__What to do__: Transcribe word for word the section of the records below that opens with the line containing "pinky tip: (366, 326)" and closes with the line containing "index mcp: (325, 231)"; drop every picture.

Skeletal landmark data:
+===+

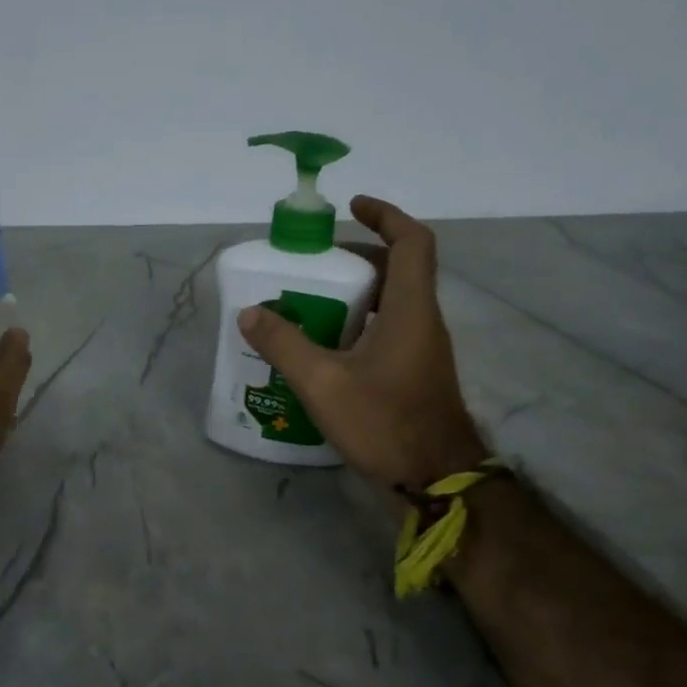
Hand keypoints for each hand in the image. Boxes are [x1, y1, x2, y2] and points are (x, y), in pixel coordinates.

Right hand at [237, 195, 485, 490]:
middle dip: (358, 257)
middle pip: (398, 270)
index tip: (352, 207)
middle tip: (315, 263)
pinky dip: (358, 324)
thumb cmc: (385, 423)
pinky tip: (324, 347)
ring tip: (310, 301)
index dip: (386, 216)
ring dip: (356, 293)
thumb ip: (285, 344)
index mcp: (411, 310)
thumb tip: (250, 313)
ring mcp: (421, 351)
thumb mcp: (323, 383)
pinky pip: (387, 331)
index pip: (412, 243)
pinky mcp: (413, 375)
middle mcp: (423, 322)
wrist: (435, 480)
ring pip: (392, 303)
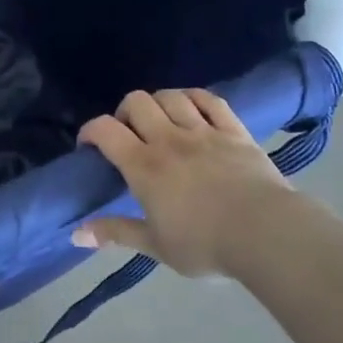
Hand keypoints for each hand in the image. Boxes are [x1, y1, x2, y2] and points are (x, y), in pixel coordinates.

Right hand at [74, 89, 299, 276]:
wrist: (267, 234)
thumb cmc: (206, 245)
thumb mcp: (156, 246)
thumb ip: (116, 233)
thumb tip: (75, 234)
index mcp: (144, 166)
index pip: (105, 130)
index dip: (90, 130)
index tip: (89, 145)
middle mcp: (169, 139)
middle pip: (136, 102)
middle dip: (124, 112)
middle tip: (129, 135)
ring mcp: (203, 131)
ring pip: (171, 96)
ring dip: (158, 103)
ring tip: (160, 121)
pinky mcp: (234, 130)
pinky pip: (210, 100)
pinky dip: (194, 98)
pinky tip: (192, 108)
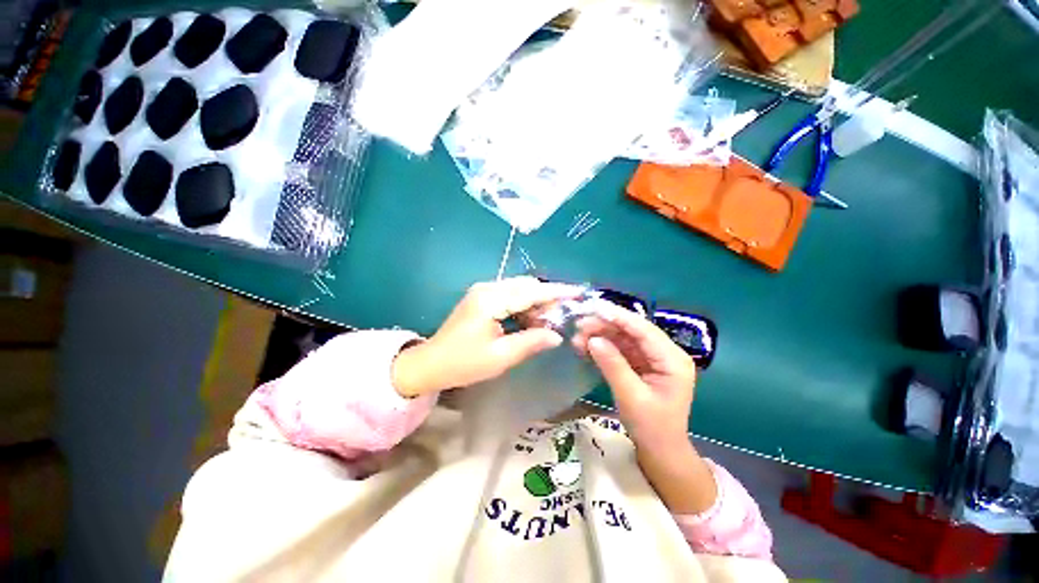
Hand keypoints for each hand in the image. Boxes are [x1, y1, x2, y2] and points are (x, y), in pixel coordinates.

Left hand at [392, 277, 582, 397]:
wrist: (430, 364)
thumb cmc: (463, 363)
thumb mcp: (500, 357)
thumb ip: (531, 342)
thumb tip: (557, 335)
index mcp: (491, 300)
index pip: (531, 291)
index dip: (557, 292)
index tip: (579, 292)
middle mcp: (488, 288)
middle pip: (526, 285)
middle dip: (549, 296)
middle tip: (567, 312)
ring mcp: (483, 291)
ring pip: (519, 289)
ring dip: (537, 301)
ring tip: (552, 319)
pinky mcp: (482, 298)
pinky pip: (510, 296)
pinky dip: (524, 305)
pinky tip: (532, 319)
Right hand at [572, 302, 696, 452]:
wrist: (660, 450)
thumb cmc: (651, 427)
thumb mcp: (631, 397)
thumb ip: (613, 366)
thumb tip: (593, 339)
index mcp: (673, 359)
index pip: (643, 330)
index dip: (618, 317)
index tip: (593, 308)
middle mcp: (665, 352)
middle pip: (632, 330)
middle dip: (605, 326)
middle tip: (578, 327)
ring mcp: (652, 357)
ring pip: (623, 337)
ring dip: (600, 335)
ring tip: (577, 339)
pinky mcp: (641, 363)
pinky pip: (620, 348)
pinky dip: (603, 346)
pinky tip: (585, 347)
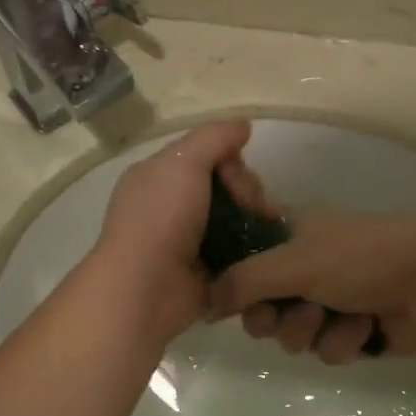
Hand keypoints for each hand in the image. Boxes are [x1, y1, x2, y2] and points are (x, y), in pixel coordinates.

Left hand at [89, 120, 256, 345]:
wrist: (145, 289)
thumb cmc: (161, 218)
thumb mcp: (184, 162)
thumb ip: (214, 138)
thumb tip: (243, 126)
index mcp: (158, 175)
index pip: (205, 155)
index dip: (230, 161)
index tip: (239, 176)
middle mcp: (169, 205)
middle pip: (223, 186)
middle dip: (247, 192)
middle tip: (257, 208)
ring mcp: (186, 240)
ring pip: (233, 218)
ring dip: (255, 220)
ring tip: (270, 229)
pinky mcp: (203, 271)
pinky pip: (235, 251)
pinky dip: (251, 249)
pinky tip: (267, 251)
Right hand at [209, 213, 415, 363]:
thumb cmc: (358, 257)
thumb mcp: (292, 262)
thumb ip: (242, 282)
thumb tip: (205, 305)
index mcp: (289, 237)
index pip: (242, 262)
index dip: (236, 285)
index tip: (234, 300)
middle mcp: (304, 268)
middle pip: (262, 309)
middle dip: (275, 318)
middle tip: (288, 312)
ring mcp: (330, 300)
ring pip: (293, 335)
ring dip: (311, 331)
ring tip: (336, 316)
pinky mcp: (354, 332)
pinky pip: (327, 350)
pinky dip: (344, 342)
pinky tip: (366, 326)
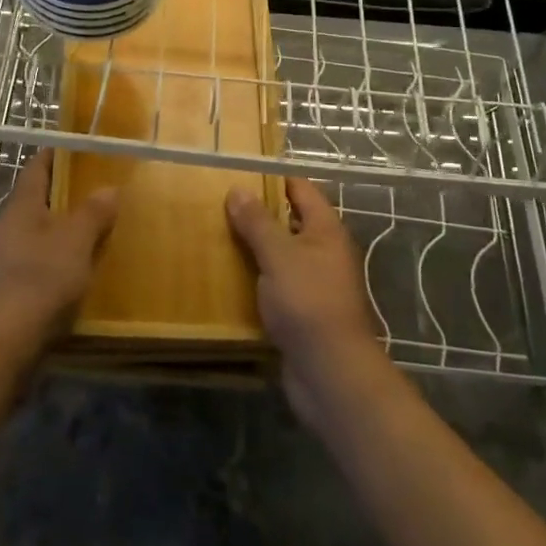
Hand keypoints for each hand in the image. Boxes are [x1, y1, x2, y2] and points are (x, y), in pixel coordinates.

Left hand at [0, 150, 116, 362]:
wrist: (3, 341)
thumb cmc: (41, 279)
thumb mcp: (75, 241)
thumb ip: (92, 213)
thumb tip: (108, 188)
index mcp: (21, 207)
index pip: (36, 169)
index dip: (54, 156)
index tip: (75, 148)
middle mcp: (7, 227)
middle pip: (36, 202)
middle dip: (62, 196)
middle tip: (95, 191)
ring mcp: (3, 260)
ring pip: (36, 234)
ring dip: (60, 231)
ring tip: (92, 232)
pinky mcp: (7, 289)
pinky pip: (36, 262)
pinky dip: (55, 260)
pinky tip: (75, 271)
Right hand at [226, 178, 395, 435]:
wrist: (330, 373)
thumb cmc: (308, 303)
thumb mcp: (279, 256)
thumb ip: (258, 222)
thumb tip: (238, 190)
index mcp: (325, 231)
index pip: (300, 190)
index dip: (273, 178)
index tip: (239, 172)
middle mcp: (324, 252)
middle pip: (289, 222)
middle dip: (257, 214)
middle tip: (218, 204)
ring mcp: (314, 284)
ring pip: (280, 255)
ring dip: (253, 248)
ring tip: (215, 237)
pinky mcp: (302, 312)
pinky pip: (275, 285)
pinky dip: (255, 279)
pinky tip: (226, 279)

+===+

__Solution for this task__:
pinky tip: (366, 326)
Hand keypoints for each hand in the image. Boxes are [x1, y1, x2, y2] and points are (x, y), in pixel coordinates.

Left hand at [0, 150, 116, 362]:
wrist: (3, 341)
thumb cmc: (41, 279)
thumb mcp: (75, 241)
thumb ip: (92, 213)
thumb tip: (108, 188)
index mcp: (21, 207)
index pip: (36, 169)
index dip: (54, 156)
index tip: (75, 148)
middle mcp: (7, 227)
middle pip: (36, 202)
middle dip: (62, 196)
middle tip: (95, 191)
ring mcp: (3, 260)
ring pip: (36, 234)
ring dip: (60, 231)
ring tip: (92, 232)
pinky mcp: (7, 289)
pinky pip: (36, 262)
pinky dip: (55, 260)
pinky tip: (75, 271)
Right hand at [226, 178, 395, 435]:
wrist: (330, 373)
thumb cmc: (308, 303)
thumb mcp: (279, 256)
thumb ip: (258, 222)
thumb tip: (238, 190)
index mcp: (325, 231)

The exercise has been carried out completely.